When I went to bed tonight, after a busy week, I was hoping that tonight would be one of those nights.
Severe thunderstorms had been stalking the area. After listening to the old fashioned stereo for a while, I went to bed, leaving it on, noticing the light on the console near the bed but deciding just to roll over and sleep. About in the morning, the power went out, and then came back on immediately. Then there was a small click sound, the drawer with the CD in it opening and closing, played on the cold air. The sound, unusual in my sleep, brought me up from a deep slumber, but just barely. As the ground shook and the sky boomed, the bedroom windows lit up with lightning. My eyes still closed, I was not yet aware of where I was, the sleep still lingering. Then a deep voice filled the room.
“And I heard as it were
the noise of thunder
One of the four beasts saying come and see
and I saw
And behold a white horse”
From my somnolent state all I could think was “It's GOD, and He sounds just like Johnny Cash!”
Some voices just stay with you, for you to recall in an instant, a memory.

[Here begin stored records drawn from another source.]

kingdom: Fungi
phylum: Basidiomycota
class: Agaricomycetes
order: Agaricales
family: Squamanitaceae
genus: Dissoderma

But the voices we really remember come with memories of more than the TV set, but times and places in our lives. One such memory was a favorite science teacher in high school, his voice competing with the clatter and clink of glass, the hoarse cough of the Bunsen burners and the animated chatter of aspiring geeks, his voice a calm direction among chaos, as we attempted to blow the whole experiment up.
Being teens, we tended to ignore him. Yet it was his voice I heard, years later, exhausted from two jobs and college, poring over books that I read not so much in that I wanted to read them, but knew that I must. For I was too aware that I must somehow absorb the words in these brief evening hours, measuring the turning pages against the fleeing strokes of irreversible time, ticking with the measured precision of that library clock.
It's not just voices you remember, it is sounds.
I remember Christmas Eve as a small child. I'd sleep on a folding cot that was placed next to my big brother’s bed. Mom would tuck us both in while Dad went to "do some last minute chores" (probably cursing up a storm during the assembly of the Barbie Dream House). We'd lie there in the dark, my brother, from his grown up bed, speaking to his little sister in that soft whisper of childhood, under the glow of big 1960s Christmas lights outside the window. We'd left cookies and milk out for Santa though Dad suggested he'd prefer pretzels and a beer. Then we tried to stay awake as long as we could, hoping to hear Santa’s arrival.
The clock ticked later and later, the house quiet. "Do you hear it?" Big Bro would quietly exclaim. But the clattering sound we heard was not reindeer on the roof, but the dog's toenails on the hardwood floor as she patrolled the hall, checking on her two legged pups.
So many sounds we remember. I remember the sound of bat meeting ball as I played with him out in the yard. The CRACK as aerodynamics and physics greet one another, the ball just a spherical dream of speed heading out into the trees as the dog raced to recover it before we did. I remember the sound of the piano, as I practiced hour after hour as a child. Beethoven, Bach, Debussy. The sounds of the music filled the house, filling me, the opening chords of Rhapsody in Blue awakening something in me I was too naïve to articulate.
I remember the sound of taps played at a funeral of someone I cherished, the wreckage of duty crashing on the ears of those who are left. But it was a sound that fell without lasting damage for we were raised to be fighters, stronger than wreckage, taller than fear. Honor the fallen and continue the fight.
The thunderstorms tonight still fill the sky with their own sound show. The stereo turned off, I hear the click of Barkley's little puppy toenails on the hardwood floor of the hall, a steadily measured sound, as strangely comforting as a clock. He settles down on his little bed by mine, happily able to sleep through the night without going outside and happy to be free of the crate.
I look at a folded flag there atop the dresser; I listen to a house that has been empty for such a long while.
I almost wish he'd wake me to go out just so I could hold him for a moment. But with a smile, I roll over and go back to sleep.